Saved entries
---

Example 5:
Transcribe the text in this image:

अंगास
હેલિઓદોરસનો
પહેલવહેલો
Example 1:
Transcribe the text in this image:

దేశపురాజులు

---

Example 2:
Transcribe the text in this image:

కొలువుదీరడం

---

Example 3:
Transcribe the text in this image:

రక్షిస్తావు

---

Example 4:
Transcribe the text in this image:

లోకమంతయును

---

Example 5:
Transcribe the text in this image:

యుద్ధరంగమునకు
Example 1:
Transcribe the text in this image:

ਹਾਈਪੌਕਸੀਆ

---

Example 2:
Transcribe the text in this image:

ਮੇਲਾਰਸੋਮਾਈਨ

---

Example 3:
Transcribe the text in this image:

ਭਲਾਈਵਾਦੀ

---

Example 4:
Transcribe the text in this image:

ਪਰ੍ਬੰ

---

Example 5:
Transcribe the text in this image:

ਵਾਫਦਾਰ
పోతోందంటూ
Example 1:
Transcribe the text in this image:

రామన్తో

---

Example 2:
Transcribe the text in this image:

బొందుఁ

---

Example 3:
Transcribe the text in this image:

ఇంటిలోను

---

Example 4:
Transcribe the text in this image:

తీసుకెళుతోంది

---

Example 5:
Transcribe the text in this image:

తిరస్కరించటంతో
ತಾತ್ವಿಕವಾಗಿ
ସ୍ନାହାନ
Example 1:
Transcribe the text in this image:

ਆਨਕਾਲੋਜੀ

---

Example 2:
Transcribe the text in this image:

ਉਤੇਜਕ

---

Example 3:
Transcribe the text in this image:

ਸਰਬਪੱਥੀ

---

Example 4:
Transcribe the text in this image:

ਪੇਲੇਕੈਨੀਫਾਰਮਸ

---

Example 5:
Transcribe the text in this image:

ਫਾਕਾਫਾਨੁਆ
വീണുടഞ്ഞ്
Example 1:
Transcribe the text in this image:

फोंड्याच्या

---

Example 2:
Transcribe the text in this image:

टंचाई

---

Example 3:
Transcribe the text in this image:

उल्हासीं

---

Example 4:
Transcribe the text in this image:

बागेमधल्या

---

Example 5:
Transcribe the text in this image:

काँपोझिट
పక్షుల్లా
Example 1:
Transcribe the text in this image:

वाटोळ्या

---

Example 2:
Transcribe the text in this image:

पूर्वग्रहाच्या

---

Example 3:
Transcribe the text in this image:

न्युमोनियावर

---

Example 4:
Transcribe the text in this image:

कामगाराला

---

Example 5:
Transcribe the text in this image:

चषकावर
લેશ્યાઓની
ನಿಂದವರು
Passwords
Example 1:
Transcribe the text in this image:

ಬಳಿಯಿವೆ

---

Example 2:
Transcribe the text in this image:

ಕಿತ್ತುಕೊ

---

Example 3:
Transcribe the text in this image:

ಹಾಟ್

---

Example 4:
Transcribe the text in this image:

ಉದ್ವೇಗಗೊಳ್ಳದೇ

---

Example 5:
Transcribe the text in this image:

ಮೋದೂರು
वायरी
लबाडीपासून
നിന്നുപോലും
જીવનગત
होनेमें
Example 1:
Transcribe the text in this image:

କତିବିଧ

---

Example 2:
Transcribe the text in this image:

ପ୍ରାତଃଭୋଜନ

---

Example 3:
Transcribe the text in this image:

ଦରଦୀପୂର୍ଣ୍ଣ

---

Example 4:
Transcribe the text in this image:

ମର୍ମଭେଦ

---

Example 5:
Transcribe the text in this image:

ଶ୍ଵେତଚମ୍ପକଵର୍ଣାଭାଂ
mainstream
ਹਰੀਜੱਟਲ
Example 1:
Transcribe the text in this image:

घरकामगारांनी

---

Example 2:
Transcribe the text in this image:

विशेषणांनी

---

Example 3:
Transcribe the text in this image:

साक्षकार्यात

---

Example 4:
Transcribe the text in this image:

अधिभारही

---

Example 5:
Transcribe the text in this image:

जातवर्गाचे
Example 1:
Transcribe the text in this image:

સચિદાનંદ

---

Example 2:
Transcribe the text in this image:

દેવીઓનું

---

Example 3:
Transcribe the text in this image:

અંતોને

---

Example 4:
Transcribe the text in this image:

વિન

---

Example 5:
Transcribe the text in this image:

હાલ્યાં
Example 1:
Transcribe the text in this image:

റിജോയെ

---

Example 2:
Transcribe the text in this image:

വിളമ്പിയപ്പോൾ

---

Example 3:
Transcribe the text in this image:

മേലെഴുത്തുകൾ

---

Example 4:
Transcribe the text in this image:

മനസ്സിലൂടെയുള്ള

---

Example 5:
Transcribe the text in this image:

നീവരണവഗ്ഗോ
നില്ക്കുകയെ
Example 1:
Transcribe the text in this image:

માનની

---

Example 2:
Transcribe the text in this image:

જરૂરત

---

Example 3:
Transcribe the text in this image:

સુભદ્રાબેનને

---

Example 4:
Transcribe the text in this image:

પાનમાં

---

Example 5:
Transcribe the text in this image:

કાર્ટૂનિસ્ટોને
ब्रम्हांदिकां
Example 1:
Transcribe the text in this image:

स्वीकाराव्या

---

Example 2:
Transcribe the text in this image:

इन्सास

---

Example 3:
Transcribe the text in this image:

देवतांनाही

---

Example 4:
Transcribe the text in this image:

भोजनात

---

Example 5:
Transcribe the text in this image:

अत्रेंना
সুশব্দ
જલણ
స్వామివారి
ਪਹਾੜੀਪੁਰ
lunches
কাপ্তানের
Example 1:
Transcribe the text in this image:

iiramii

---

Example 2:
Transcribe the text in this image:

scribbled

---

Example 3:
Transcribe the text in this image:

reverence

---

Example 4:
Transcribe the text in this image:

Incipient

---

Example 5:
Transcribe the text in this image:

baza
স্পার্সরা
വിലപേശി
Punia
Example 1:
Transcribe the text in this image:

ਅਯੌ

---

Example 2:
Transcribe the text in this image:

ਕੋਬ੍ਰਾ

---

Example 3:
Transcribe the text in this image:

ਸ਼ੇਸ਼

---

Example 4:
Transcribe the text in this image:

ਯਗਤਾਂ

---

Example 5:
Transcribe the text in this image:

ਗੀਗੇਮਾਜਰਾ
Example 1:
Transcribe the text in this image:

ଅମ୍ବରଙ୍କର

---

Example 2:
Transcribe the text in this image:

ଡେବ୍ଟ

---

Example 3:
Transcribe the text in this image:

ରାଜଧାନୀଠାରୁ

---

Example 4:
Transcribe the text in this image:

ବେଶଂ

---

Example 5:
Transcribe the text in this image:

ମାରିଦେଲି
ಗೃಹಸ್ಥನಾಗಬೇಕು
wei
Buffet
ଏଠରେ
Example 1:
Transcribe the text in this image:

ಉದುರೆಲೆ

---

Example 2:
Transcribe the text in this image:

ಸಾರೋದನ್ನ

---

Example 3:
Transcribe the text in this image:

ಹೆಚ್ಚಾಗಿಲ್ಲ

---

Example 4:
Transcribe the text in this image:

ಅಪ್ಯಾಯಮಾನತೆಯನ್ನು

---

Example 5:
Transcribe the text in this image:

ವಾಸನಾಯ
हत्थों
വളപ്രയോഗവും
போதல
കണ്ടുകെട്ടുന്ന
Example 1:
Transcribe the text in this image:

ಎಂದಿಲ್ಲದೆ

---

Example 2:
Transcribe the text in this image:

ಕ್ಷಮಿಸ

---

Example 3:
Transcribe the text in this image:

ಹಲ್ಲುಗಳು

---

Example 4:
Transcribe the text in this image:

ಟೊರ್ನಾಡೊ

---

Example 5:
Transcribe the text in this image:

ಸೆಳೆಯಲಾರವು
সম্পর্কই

**Exercise requirements**
Reproduce each entry exactly, leaving out nothing.

**Answer below**
---

Example 5:
Transcribe the text in this image:

अंगास
હેલિઓદોરસનો
પહેલવહેલો
Example 1:
Transcribe the text in this image:

దేశపురాజులు

---

Example 2:
Transcribe the text in this image:

కొలువుదీరడం

---

Example 3:
Transcribe the text in this image:

రక్షిస్తావు

---

Example 4:
Transcribe the text in this image:

లోకమంతయును

---

Example 5:
Transcribe the text in this image:

యుద్ధరంగమునకు
Example 1:
Transcribe the text in this image:

ਹਾਈਪੌਕਸੀਆ

---

Example 2:
Transcribe the text in this image:

ਮੇਲਾਰਸੋਮਾਈਨ

---

Example 3:
Transcribe the text in this image:

ਭਲਾਈਵਾਦੀ

---

Example 4:
Transcribe the text in this image:

ਪਰ੍ਬੰ

---

Example 5:
Transcribe the text in this image:

ਵਾਫਦਾਰ
పోతోందంటూ
Example 1:
Transcribe the text in this image:

రామన్తో

---

Example 2:
Transcribe the text in this image:

బొందుఁ

---

Example 3:
Transcribe the text in this image:

ఇంటిలోను

---

Example 4:
Transcribe the text in this image:

తీసుకెళుతోంది

---

Example 5:
Transcribe the text in this image:

తిరస్కరించటంతో
ತಾತ್ವಿಕವಾಗಿ
ସ୍ନାହାନ
Example 1:
Transcribe the text in this image:

ਆਨਕਾਲੋਜੀ

---

Example 2:
Transcribe the text in this image:

ਉਤੇਜਕ

---

Example 3:
Transcribe the text in this image:

ਸਰਬਪੱਥੀ

---

Example 4:
Transcribe the text in this image:

ਪੇਲੇਕੈਨੀਫਾਰਮਸ

---

Example 5:
Transcribe the text in this image:

ਫਾਕਾਫਾਨੁਆ
വീണുടഞ്ഞ്
Example 1:
Transcribe the text in this image:

फोंड्याच्या

---

Example 2:
Transcribe the text in this image:

टंचाई

---

Example 3:
Transcribe the text in this image:

उल्हासीं

---

Example 4:
Transcribe the text in this image:

बागेमधल्या

---

Example 5:
Transcribe the text in this image:

काँपोझिट
పక్షుల్లా
Example 1:
Transcribe the text in this image:

वाटोळ्या

---

Example 2:
Transcribe the text in this image:

पूर्वग्रहाच्या

---

Example 3:
Transcribe the text in this image:

न्युमोनियावर

---

Example 4:
Transcribe the text in this image:

कामगाराला

---

Example 5:
Transcribe the text in this image:

चषकावर
લેશ્યાઓની
ನಿಂದವರು
Passwords
Example 1:
Transcribe the text in this image:

ಬಳಿಯಿವೆ

---

Example 2:
Transcribe the text in this image:

ಕಿತ್ತುಕೊ

---

Example 3:
Transcribe the text in this image:

ಹಾಟ್

---

Example 4:
Transcribe the text in this image:

ಉದ್ವೇಗಗೊಳ್ಳದೇ

---

Example 5:
Transcribe the text in this image:

ಮೋದೂರು
वायरी
लबाडीपासून
നിന്നുപോലും
જીવનગત
होनेमें
Example 1:
Transcribe the text in this image:

କତିବିଧ

---

Example 2:
Transcribe the text in this image:

ପ୍ରାତଃଭୋଜନ

---

Example 3:
Transcribe the text in this image:

ଦରଦୀପୂର୍ଣ୍ଣ

---

Example 4:
Transcribe the text in this image:

ମର୍ମଭେଦ

---

Example 5:
Transcribe the text in this image:

ଶ୍ଵେତଚମ୍ପକଵର୍ଣାଭାଂ
mainstream
ਹਰੀਜੱਟਲ
Example 1:
Transcribe the text in this image:

घरकामगारांनी

---

Example 2:
Transcribe the text in this image:

विशेषणांनी

---

Example 3:
Transcribe the text in this image:

साक्षकार्यात

---

Example 4:
Transcribe the text in this image:

अधिभारही

---

Example 5:
Transcribe the text in this image:

जातवर्गाचे
Example 1:
Transcribe the text in this image:

સચિદાનંદ

---

Example 2:
Transcribe the text in this image:

દેવીઓનું

---

Example 3:
Transcribe the text in this image:

અંતોને

---

Example 4:
Transcribe the text in this image:

વિન

---

Example 5:
Transcribe the text in this image:

હાલ્યાં
Example 1:
Transcribe the text in this image:

റിജോയെ

---

Example 2:
Transcribe the text in this image:

വിളമ്പിയപ്പോൾ

---

Example 3:
Transcribe the text in this image:

മേലെഴുത്തുകൾ

---

Example 4:
Transcribe the text in this image:

മനസ്സിലൂടെയുള്ള

---

Example 5:
Transcribe the text in this image:

നീവരണവഗ്ഗോ
നില്ക്കുകയെ
Example 1:
Transcribe the text in this image:

માનની

---

Example 2:
Transcribe the text in this image:

જરૂરત

---

Example 3:
Transcribe the text in this image:

સુભદ્રાબેનને

---

Example 4:
Transcribe the text in this image:

પાનમાં

---

Example 5:
Transcribe the text in this image:

કાર્ટૂનિસ્ટોને
ब्रम्हांदिकां
Example 1:
Transcribe the text in this image:

स्वीकाराव्या

---

Example 2:
Transcribe the text in this image:

इन्सास

---

Example 3:
Transcribe the text in this image:

देवतांनाही

---

Example 4:
Transcribe the text in this image:

भोजनात

---

Example 5:
Transcribe the text in this image:

अत्रेंना
সুশব্দ
જલણ
స్వామివారి
ਪਹਾੜੀਪੁਰ
lunches
কাপ্তানের
Example 1:
Transcribe the text in this image:

iiramii

---

Example 2:
Transcribe the text in this image:

scribbled

---

Example 3:
Transcribe the text in this image:

reverence

---

Example 4:
Transcribe the text in this image:

Incipient

---

Example 5:
Transcribe the text in this image:

baza
স্পার্সরা
വിലപേശി
Punia
Example 1:
Transcribe the text in this image:

ਅਯੌ

---

Example 2:
Transcribe the text in this image:

ਕੋਬ੍ਰਾ

---

Example 3:
Transcribe the text in this image:

ਸ਼ੇਸ਼

---

Example 4:
Transcribe the text in this image:

ਯਗਤਾਂ

---

Example 5:
Transcribe the text in this image:

ਗੀਗੇਮਾਜਰਾ
Example 1:
Transcribe the text in this image:

ଅମ୍ବରଙ୍କର

---

Example 2:
Transcribe the text in this image:

ଡେବ୍ଟ

---

Example 3:
Transcribe the text in this image:

ରାଜଧାନୀଠାରୁ

---

Example 4:
Transcribe the text in this image:

ବେଶଂ

---

Example 5:
Transcribe the text in this image:

ମାରିଦେଲି
ಗೃಹಸ್ಥನಾಗಬೇಕು
wei
Buffet
ଏଠରେ
Example 1:
Transcribe the text in this image:

ಉದುರೆಲೆ

---

Example 2:
Transcribe the text in this image:

ಸಾರೋದನ್ನ

---

Example 3:
Transcribe the text in this image:

ಹೆಚ್ಚಾಗಿಲ್ಲ

---

Example 4:
Transcribe the text in this image:

ಅಪ್ಯಾಯಮಾನತೆಯನ್ನು

---

Example 5:
Transcribe the text in this image:

ವಾಸನಾಯ
हत्थों
വളപ്രയോഗവും
போதல
കണ്ടുകെട്ടുന്ന
Example 1:
Transcribe the text in this image:

ಎಂದಿಲ್ಲದೆ

---

Example 2:
Transcribe the text in this image:

ಕ್ಷಮಿಸ

---

Example 3:
Transcribe the text in this image:

ಹಲ್ಲುಗಳು

---

Example 4:
Transcribe the text in this image:

ಟೊರ್ನಾಡೊ

---

Example 5:
Transcribe the text in this image:

ಸೆಳೆಯಲಾರವು
সম্পর্কই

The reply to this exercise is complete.